## YOUR ASSIGNMENT
Can you write out, unchanged, every line below from the very first one through the line holding "for countering hybrid threats, cooperating", with that line included?

## DATA FOR ANALYSIS
******************************

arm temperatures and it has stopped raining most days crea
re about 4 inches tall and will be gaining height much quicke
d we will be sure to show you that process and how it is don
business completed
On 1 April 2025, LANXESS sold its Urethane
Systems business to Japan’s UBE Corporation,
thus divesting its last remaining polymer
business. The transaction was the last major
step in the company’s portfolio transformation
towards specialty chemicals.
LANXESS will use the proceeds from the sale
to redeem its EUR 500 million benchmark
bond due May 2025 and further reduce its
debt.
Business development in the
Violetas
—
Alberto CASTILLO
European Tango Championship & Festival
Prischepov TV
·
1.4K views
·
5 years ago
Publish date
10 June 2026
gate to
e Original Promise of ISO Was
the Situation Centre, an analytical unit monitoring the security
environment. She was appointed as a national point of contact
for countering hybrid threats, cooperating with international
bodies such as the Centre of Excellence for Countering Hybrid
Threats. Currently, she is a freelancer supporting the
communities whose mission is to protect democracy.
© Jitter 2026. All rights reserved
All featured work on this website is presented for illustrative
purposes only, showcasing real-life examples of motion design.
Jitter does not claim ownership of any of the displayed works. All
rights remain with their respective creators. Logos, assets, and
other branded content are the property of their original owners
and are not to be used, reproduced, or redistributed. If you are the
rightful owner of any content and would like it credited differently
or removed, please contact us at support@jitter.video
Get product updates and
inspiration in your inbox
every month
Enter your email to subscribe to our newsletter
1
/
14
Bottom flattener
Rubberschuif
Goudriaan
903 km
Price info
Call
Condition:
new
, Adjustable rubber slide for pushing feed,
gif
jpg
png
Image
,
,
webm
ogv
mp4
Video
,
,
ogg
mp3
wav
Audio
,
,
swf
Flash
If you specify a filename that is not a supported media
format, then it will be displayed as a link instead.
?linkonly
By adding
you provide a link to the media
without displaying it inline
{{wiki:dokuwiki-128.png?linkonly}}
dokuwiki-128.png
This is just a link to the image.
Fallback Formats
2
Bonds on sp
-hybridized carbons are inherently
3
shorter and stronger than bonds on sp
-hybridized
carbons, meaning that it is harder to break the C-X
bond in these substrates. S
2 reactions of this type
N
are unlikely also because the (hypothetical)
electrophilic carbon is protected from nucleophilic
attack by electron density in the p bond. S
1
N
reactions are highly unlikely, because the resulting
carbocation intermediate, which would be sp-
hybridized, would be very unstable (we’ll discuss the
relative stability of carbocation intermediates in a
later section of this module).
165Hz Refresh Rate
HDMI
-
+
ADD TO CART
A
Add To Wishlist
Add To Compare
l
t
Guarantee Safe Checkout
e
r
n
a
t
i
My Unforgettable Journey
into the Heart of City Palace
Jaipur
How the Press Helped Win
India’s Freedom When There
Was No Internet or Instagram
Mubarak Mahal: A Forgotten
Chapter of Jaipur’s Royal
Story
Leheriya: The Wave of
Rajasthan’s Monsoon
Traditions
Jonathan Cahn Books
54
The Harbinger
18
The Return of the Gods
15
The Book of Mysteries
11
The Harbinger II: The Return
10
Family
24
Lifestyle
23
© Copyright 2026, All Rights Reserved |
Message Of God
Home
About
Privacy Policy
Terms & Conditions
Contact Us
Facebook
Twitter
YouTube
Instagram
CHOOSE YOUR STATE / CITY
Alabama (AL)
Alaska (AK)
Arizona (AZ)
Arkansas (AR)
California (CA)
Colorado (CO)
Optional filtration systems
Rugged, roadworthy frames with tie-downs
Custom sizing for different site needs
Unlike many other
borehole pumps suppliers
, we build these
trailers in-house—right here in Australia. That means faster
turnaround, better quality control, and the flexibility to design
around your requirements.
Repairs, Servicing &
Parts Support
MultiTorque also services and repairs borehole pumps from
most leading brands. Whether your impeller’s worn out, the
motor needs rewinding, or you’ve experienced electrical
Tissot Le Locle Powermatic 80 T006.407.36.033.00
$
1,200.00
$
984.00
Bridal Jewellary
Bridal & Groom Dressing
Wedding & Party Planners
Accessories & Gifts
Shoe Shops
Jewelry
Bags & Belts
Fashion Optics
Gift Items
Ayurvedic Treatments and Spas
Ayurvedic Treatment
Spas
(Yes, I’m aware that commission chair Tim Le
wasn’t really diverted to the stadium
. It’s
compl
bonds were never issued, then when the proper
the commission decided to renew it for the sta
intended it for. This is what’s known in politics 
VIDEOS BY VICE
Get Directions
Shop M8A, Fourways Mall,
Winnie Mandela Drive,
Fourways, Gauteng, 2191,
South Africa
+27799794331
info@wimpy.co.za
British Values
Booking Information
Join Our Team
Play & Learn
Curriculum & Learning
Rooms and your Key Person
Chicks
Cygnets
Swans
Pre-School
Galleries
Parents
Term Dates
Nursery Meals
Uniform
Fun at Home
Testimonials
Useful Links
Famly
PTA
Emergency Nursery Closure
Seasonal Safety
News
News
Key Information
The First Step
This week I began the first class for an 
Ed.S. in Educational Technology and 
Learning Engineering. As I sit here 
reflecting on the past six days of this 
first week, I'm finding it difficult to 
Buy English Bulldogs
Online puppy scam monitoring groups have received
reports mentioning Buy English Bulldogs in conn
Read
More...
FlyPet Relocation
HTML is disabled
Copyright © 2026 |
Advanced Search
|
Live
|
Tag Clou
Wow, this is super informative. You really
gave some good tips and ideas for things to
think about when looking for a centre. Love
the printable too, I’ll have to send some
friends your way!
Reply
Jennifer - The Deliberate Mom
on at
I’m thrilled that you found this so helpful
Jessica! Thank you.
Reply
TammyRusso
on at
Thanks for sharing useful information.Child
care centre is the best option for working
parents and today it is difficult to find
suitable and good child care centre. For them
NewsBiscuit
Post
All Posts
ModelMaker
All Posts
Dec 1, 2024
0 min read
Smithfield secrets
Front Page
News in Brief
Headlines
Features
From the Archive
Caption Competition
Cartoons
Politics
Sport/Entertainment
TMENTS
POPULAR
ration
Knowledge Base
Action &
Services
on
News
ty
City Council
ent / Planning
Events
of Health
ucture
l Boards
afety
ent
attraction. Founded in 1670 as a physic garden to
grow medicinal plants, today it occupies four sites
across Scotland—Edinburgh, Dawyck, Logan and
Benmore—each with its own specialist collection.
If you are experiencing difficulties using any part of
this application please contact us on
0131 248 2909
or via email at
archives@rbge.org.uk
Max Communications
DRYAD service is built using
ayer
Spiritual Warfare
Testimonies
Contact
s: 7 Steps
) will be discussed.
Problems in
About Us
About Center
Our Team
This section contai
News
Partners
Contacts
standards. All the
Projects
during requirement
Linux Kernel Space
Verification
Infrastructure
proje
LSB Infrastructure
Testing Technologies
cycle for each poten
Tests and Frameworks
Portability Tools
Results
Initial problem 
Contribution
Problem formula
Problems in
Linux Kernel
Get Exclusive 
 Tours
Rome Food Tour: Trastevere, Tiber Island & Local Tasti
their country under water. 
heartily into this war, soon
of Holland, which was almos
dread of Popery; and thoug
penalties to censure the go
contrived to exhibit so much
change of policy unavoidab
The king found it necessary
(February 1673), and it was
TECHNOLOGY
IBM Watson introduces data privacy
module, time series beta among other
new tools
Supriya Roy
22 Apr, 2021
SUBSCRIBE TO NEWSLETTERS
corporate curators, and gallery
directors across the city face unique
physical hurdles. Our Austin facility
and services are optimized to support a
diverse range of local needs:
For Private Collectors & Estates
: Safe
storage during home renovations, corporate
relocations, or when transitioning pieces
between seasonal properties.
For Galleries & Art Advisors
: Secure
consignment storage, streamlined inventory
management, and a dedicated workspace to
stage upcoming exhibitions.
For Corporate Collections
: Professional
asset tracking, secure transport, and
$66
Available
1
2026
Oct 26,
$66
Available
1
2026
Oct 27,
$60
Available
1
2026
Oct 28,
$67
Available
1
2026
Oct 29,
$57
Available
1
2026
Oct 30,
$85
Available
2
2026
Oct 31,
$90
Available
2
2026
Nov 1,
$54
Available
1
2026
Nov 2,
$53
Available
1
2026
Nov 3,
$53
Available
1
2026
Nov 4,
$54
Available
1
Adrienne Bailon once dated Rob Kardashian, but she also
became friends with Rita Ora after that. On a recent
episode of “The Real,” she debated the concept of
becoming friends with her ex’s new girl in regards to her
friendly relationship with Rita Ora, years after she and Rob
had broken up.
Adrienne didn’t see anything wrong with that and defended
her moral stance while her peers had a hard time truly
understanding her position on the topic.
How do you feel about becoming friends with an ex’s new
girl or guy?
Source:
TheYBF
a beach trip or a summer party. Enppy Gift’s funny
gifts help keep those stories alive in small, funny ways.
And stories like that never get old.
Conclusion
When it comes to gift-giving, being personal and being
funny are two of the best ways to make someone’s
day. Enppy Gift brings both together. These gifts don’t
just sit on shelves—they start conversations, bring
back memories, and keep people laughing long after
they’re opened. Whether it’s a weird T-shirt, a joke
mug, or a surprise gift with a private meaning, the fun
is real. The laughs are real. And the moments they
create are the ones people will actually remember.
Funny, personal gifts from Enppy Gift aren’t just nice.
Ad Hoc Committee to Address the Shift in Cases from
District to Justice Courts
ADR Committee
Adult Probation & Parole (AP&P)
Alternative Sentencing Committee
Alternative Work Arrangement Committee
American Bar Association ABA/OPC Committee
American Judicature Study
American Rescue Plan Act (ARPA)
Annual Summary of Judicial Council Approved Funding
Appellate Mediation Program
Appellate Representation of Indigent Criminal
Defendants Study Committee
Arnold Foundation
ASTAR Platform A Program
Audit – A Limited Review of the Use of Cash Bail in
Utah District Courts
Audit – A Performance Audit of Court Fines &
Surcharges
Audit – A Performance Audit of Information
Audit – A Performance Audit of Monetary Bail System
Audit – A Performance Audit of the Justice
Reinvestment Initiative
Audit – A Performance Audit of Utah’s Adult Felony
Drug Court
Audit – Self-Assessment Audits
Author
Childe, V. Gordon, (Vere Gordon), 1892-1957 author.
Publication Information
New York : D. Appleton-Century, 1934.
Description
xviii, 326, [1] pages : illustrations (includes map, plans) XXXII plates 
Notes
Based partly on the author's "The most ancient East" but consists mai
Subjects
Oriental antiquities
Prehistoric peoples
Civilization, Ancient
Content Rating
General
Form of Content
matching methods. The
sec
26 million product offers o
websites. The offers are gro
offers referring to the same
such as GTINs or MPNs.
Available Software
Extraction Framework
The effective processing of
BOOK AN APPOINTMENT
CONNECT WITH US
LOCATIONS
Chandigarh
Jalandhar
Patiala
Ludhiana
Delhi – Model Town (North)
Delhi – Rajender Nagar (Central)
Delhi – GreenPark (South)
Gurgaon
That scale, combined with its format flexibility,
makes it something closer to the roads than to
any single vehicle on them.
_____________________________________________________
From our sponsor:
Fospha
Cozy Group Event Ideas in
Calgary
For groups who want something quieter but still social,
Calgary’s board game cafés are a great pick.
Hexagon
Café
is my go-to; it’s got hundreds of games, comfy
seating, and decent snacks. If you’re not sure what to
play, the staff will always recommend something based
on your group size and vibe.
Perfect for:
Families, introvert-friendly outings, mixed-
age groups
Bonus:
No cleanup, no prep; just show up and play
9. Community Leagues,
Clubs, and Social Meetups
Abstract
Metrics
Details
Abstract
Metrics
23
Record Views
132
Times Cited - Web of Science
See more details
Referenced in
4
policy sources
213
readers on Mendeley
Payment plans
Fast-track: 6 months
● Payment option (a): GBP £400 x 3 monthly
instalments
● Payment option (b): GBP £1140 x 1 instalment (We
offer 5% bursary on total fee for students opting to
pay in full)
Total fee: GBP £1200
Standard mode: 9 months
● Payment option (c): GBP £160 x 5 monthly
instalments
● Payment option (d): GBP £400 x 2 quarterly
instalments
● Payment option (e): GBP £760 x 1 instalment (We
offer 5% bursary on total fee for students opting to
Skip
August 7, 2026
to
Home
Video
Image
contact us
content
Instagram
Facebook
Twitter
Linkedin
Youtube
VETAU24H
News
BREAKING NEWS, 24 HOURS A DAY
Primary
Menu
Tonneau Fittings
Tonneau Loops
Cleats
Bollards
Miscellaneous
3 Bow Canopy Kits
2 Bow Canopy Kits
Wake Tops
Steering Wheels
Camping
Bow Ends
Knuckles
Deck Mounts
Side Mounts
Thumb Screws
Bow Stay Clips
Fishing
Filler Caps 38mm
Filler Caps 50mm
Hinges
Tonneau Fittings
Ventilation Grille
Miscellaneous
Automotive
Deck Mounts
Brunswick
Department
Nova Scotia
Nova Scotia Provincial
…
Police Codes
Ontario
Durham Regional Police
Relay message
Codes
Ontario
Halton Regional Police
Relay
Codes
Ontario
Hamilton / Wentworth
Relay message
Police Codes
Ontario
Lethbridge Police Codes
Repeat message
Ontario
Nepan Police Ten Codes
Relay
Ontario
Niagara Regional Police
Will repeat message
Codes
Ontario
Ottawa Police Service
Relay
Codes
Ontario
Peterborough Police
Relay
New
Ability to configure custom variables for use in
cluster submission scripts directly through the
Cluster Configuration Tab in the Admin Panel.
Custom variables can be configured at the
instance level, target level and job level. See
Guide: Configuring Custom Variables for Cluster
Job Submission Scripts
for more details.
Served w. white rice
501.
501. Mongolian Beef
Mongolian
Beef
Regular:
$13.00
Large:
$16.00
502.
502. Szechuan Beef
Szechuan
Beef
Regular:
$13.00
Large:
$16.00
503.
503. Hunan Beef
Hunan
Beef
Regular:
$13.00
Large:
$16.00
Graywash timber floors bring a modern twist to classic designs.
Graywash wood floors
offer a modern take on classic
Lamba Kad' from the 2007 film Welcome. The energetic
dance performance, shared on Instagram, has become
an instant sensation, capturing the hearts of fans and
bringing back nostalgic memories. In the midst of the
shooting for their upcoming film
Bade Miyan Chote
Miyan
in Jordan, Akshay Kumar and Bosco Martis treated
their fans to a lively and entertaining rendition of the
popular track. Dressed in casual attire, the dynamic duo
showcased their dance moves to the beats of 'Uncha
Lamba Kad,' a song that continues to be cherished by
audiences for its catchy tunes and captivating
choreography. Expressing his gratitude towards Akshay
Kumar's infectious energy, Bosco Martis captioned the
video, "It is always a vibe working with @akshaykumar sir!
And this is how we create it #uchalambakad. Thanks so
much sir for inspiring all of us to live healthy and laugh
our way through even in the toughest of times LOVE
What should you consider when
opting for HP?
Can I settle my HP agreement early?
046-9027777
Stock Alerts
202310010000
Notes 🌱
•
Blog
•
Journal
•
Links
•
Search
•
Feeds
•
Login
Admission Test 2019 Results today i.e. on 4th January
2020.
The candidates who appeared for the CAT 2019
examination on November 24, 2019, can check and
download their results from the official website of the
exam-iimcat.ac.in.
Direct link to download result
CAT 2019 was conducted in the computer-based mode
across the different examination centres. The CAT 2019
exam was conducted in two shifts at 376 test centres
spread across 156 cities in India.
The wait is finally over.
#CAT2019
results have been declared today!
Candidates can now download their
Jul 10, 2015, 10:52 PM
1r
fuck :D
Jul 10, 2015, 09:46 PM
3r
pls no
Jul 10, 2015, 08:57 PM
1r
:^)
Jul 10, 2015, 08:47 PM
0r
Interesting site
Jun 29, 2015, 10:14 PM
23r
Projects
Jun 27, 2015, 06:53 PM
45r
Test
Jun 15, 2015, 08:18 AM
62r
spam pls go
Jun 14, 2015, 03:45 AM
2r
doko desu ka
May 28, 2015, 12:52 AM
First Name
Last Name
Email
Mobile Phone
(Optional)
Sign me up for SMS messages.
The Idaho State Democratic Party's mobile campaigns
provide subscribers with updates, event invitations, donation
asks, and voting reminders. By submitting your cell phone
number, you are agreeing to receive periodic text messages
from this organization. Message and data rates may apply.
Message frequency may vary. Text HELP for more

******************************

## TASK OUTPUT
arm temperatures and it has stopped raining most days crea
re about 4 inches tall and will be gaining height much quicke
d we will be sure to show you that process and how it is don
business completed
On 1 April 2025, LANXESS sold its Urethane
Systems business to Japan’s UBE Corporation,
thus divesting its last remaining polymer
business. The transaction was the last major
step in the company’s portfolio transformation
towards specialty chemicals.
LANXESS will use the proceeds from the sale
to redeem its EUR 500 million benchmark
bond due May 2025 and further reduce its
debt.
Business development in the
Violetas
—
Alberto CASTILLO
European Tango Championship & Festival
Prischepov TV
·
1.4K views
·
5 years ago
Publish date
10 June 2026
gate to
e Original Promise of ISO Was
the Situation Centre, an analytical unit monitoring the security
environment. She was appointed as a national point of contact
for countering hybrid threats, cooperating with international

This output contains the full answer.